> [EXERCISE]
Copy all entries exactly, and wherever an entry holds a picture, leave that picture out.

> [Records drawn from a dataset]
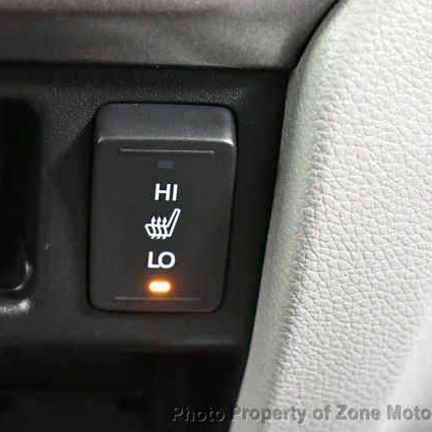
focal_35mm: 82
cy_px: 215
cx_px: 159
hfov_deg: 21.1
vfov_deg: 21.1
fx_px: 1158
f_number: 4.5
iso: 12800
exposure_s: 1/50
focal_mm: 32
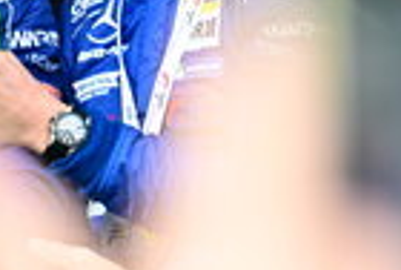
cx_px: -235
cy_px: -191
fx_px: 12078
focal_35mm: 1082
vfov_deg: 1.3
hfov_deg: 1.9
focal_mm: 190
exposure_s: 1/500
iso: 450
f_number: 4
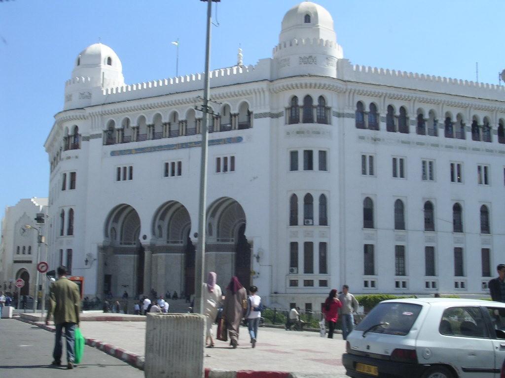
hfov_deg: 38.9
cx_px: 252
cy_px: 189
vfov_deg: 29.7
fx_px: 715
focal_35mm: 49
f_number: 6.2
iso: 100
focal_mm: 7.5
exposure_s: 1/134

> [RESPONSE TO THE TASK]
focal_35mm: 82
cy_px: 215
cx_px: 159
hfov_deg: 21.1
vfov_deg: 21.1
fx_px: 1158
f_number: 4.5
iso: 12800
exposure_s: 1/50
focal_mm: 32
cx_px: -235
cy_px: -191
fx_px: 12078
focal_35mm: 1082
vfov_deg: 1.3
hfov_deg: 1.9
focal_mm: 190
exposure_s: 1/500
iso: 450
f_number: 4
hfov_deg: 38.9
cx_px: 252
cy_px: 189
vfov_deg: 29.7
fx_px: 715
focal_35mm: 49
f_number: 6.2
iso: 100
focal_mm: 7.5
exposure_s: 1/134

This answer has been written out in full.